In terms of the farmer test after inheriting agricultural property through a will, which date would be seen as the valuation date ?  date of death or date probate was taken out ?

i.e. if there were to be a delay between these two dates and beneficiary's assets satisfy the test at date of death but not at date of probate (1-2 years later) Which date should be used for farmer test calculation and subsequent revenue return ?

Would it be fair to say that date of death is all that matters ?


----------



## Vanilla (13 Jul 2007)

As far as I am aware generally the date of death is the valuation date. There can be circumstances in which ones tax advisor would argue for the valuation date to be the date of grant where this would favour the beneficiary but if it does not then it can be taken to be date of death.


----------



## Nige (13 Jul 2007)

In the case of agricultural relief, use the date of death.


----------



## paddytt (20 Sep 2008)

Nige said:


> In the case of agricultural relief, use the date of death.

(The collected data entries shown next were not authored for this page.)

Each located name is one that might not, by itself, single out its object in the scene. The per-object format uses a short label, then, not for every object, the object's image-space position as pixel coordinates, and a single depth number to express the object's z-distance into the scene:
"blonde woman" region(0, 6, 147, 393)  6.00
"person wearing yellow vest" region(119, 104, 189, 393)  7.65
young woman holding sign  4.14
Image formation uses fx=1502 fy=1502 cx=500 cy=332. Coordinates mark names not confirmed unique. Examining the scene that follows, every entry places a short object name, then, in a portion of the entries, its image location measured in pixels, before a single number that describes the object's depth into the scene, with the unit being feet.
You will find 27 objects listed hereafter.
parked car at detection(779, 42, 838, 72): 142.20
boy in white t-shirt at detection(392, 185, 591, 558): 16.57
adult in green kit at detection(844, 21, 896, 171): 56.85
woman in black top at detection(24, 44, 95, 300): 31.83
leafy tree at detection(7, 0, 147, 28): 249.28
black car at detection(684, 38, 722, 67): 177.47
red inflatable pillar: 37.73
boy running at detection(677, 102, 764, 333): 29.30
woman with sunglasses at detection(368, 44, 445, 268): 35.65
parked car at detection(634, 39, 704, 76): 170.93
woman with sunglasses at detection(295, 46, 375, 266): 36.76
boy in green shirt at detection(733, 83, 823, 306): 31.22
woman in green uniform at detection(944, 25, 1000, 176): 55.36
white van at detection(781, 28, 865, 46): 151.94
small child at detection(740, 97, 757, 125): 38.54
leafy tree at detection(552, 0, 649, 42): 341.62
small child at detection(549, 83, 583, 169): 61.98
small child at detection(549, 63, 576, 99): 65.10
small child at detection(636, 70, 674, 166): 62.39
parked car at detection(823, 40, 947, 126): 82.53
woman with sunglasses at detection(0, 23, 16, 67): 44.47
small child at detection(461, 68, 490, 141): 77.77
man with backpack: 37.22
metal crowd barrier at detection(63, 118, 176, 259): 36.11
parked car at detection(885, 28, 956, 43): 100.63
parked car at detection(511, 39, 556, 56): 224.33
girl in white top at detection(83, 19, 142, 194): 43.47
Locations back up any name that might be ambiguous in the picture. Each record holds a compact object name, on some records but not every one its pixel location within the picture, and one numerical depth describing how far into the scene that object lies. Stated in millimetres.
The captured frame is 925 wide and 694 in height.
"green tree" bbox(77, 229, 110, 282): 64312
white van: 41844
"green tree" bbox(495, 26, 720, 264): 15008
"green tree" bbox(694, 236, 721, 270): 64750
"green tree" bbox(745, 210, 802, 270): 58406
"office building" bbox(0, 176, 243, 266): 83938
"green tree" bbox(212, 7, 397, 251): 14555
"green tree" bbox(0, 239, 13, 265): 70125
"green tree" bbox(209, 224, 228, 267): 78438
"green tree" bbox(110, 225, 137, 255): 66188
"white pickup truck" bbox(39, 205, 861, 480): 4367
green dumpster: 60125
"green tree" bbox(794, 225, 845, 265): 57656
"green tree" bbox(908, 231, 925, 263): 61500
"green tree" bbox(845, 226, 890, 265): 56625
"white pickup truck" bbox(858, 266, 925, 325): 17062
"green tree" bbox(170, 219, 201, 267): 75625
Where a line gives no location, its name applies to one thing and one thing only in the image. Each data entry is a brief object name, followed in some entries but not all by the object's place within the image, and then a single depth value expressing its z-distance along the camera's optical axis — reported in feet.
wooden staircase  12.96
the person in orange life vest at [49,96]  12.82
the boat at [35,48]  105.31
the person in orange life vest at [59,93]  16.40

What would you say in the case of agricultural land where ag relief is NOT available?  In our case, to minimise the tax, the date of grant would be far more beneficial as land values have dropped....  

thanks


----------



## dazza21ie (22 Sep 2008)

Revenue regularly argued that the Valuation date is the date of grant and not the date of death where there has been a couple of years difference between the two. I regularly use the Date of Grant as the valuation date and this has not been queried and have queries when i use the date of death. However I have never tried submitting a lower value on the Tax Return than was submitted on the Inland Revenue Affidavit.


----------



## ramble (22 Sep 2008)

You also need to be careful about when you entered into beneficial ownership. The date of death is  usually the valuation date with farms because the beneficiary usually farms the lands and is receipt of the income from it from the date of death.


----------